Мы выбрались на дорогу, проложенную по очень красивой земле. Деревья, луга, маленькие долинки, склоны холмов, поросшие не знакомыми мне полевыми цветами. Видно было, что дожди здесь идут гораздо чаще, чем в нашем краю. Хорошо все-таки, что овцы едят меньше коров. Они просто идут вслед за козами, а козы где только ни бродят. Вот наша деревня овцами и живет, а что поделаешь? Нет, та земля мне нравилась больше.
Шмендрик сказал, что она была такой не всегда.
– До Лира здесь лежала голая пустыня, в которой ничего не росло – ничего, Суз. Говорили, что на землю наложено проклятие, в некотором смысле так и было, но об этом я расскажу тебе в другой раз.
Люди вечно дают детям такие обещания, терпеть этого не могу.
– Однако Лир изменил все. Земля до того обрадовалась, увидев его, что расцвела прямо в тот миг, когда он стал королем, да с тех пор и цветет. Вся, кроме бедного Хагсгейта, но это тоже другая история.
Когда речь заходила о Хагсгейте, голос Шмендрика становился тише, а говор медленнее, и казалось, что он разговаривает не со мной, а с кем-то еще.
Я обернулась, чтобы взглянуть на него:
– Как по-твоему, король Лир поедет со мной, чтобы убить грифона? Мне кажется, Молли думает, что не поедет, слишком он стар.
До той минуты я и не знала, что меня это тревожит.
– Ну конечно поедет, девочка. – Шмендрик опять подмигнул мне. – Он никогда не мог устоять перед мольбой попавшей в беду девицы, и чем тягостнее и опаснее было предстоявшее дело, тем пуще радовался. Если он не прискакал в твою деревню по первому зову, так наверняка оттого, что был занят другим героическим предприятием. Я совершенно уверен, едва услышав твою просьбу, – не забудь только правильно выполнить реверанс, – он схватится за свой огромный меч и копье, приторочит тебя к седельной луке и помчится к вашему грифону так, что дорога задымится. Молодой или старый, он всегда был таким. – Шмендрик взъерошил сзади мои волосы. – Молли слишком все усложняет. Это ее обыкновение. Мы те, кто мы есть.
– А что такое «реверанс»? – спросила я. Теперь-то я знаю, мне Молли показала, а тогда не знала.

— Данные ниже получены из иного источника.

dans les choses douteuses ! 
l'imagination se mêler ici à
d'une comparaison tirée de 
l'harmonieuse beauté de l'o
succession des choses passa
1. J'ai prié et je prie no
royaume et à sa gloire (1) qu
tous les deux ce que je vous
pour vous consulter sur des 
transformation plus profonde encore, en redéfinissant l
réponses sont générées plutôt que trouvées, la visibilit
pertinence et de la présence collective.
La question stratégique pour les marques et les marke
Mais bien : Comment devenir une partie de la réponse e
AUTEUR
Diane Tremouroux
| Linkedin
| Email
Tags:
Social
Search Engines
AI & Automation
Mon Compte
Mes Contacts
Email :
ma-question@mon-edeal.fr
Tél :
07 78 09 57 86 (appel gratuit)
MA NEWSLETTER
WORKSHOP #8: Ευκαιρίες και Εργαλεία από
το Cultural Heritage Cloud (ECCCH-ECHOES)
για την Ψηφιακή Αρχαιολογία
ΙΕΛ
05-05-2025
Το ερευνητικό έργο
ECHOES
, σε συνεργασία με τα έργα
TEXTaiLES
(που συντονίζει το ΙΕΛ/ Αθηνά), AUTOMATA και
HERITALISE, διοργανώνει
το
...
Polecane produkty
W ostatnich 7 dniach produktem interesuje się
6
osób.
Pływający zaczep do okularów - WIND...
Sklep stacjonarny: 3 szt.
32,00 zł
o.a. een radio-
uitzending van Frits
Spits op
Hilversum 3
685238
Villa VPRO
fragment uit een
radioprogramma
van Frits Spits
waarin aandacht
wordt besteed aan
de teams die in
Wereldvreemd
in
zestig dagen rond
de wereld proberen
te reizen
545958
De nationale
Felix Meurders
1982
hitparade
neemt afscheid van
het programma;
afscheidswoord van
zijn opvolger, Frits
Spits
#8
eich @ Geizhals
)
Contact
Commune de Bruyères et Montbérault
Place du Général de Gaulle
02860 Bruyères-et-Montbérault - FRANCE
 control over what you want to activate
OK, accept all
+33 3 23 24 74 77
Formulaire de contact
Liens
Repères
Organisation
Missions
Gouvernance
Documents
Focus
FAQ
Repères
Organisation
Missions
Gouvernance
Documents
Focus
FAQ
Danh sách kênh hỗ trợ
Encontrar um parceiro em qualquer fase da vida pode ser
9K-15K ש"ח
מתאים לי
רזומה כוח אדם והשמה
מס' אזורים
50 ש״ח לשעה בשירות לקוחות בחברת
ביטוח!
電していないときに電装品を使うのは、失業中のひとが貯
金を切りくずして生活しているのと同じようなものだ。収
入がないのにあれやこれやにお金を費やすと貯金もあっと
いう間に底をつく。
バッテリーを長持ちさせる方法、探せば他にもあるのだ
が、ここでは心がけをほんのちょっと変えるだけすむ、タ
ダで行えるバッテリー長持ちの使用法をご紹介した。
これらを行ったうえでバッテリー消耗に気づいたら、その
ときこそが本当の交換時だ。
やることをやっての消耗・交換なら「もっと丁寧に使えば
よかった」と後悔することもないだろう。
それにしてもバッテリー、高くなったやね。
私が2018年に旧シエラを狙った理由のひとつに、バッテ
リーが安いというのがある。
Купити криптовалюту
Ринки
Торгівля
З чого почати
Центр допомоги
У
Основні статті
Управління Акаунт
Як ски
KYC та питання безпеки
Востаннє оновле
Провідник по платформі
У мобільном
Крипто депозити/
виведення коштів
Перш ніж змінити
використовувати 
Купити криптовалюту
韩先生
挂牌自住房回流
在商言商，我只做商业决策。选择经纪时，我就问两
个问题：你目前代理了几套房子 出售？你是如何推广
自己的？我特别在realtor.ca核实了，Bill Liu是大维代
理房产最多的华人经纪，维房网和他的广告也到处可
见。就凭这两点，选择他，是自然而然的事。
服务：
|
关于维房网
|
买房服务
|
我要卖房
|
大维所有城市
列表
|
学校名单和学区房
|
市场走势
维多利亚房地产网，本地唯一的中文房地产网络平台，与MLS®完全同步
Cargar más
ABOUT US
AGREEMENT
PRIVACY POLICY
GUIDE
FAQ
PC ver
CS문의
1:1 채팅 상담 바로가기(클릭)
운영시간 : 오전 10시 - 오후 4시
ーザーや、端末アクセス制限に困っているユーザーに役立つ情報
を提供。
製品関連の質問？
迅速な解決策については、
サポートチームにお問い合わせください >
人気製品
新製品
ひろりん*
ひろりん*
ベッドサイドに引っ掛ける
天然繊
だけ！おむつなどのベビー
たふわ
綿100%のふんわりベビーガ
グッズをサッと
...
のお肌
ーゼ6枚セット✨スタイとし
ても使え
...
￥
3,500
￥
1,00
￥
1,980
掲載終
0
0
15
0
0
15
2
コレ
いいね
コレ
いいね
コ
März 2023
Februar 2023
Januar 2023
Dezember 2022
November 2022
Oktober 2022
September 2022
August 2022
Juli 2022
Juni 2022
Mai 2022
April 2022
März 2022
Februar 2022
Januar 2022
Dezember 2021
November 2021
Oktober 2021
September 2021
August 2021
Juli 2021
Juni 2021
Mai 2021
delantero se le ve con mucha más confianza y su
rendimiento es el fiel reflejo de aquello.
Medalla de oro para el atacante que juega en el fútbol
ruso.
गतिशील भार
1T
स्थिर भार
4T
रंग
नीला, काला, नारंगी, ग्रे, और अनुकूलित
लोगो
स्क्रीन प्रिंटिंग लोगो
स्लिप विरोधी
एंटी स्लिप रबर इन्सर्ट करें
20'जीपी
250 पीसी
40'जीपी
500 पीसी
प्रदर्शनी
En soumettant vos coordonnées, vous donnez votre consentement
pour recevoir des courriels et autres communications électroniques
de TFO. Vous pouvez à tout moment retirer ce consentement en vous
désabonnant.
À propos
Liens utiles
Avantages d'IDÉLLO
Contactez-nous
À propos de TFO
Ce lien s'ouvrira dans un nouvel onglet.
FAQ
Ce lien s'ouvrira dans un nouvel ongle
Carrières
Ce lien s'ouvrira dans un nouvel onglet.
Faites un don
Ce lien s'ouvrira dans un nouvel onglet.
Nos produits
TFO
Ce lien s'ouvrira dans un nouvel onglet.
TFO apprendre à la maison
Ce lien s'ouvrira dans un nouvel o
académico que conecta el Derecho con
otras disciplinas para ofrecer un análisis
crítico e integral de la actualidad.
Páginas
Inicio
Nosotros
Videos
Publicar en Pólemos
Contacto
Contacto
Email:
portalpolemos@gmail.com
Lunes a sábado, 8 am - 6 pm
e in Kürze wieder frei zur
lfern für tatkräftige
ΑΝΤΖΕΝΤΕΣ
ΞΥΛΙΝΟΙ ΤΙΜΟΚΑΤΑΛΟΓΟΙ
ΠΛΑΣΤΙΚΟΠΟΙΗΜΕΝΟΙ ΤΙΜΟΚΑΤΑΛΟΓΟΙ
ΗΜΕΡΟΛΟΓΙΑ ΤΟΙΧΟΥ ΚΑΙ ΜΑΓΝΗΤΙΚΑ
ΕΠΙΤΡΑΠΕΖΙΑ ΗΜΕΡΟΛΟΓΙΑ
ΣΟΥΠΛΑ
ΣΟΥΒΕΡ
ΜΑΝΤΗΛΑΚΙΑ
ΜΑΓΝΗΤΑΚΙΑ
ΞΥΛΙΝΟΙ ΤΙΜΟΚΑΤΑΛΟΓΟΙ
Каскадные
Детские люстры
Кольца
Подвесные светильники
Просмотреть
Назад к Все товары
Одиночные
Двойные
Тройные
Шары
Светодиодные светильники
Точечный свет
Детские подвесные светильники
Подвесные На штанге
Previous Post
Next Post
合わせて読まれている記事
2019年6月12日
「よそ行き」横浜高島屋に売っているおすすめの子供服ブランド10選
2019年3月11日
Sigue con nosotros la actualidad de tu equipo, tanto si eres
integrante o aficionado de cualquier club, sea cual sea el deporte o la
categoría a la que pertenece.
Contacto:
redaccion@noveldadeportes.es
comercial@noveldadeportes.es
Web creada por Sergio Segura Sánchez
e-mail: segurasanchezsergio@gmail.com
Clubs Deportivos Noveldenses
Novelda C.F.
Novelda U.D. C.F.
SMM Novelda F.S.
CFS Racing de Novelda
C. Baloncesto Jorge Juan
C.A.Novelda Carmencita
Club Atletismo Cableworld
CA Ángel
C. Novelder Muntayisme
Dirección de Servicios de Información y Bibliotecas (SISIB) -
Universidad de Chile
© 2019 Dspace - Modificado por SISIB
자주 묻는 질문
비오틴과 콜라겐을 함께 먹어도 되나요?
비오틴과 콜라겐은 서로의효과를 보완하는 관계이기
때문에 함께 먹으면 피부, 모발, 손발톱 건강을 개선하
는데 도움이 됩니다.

Он не засмеялся, разве что одними глазами, и жестом велел мне повернуться к дороге, а сам снова запел:
Сузли, Сузли,
вы смеюзли,
я ж до пяток трепещузли,
но скажузли:
вот что, Сузли,
мы поженимся в июзли.
Я узнала, что король, когда он был молод, жил в замке, который стоял на скале над морем меньше чем в одном дне пути от Хагсгейта, но замок этот рухнул, – Шмендрик не сказал мне, по какой причине, – и король построил в другом месте новый. Я пожалела об этом, потому что никогда не видела моря, а хотела увидеть – хочу и сейчас. Правда, я и замка ни одного не видела, если на то пошло. Слушая Шмендрика, я прислонилась к его груди и заснула.
Ехали они медленно, чтобы дать коню Молли время выздороветь, но после того как его копыто зажило, мы прошли почти весь остаток пути галопом. Ничего волшебного или даже особенного в их конях не было, однако они могли скакать часами и не уставать, а когда я помогала протирать их и чистить, оказывалось, что они и не вспотели. Эти кони и спали подобно людям, лежа на боку, а не стоя, как наши.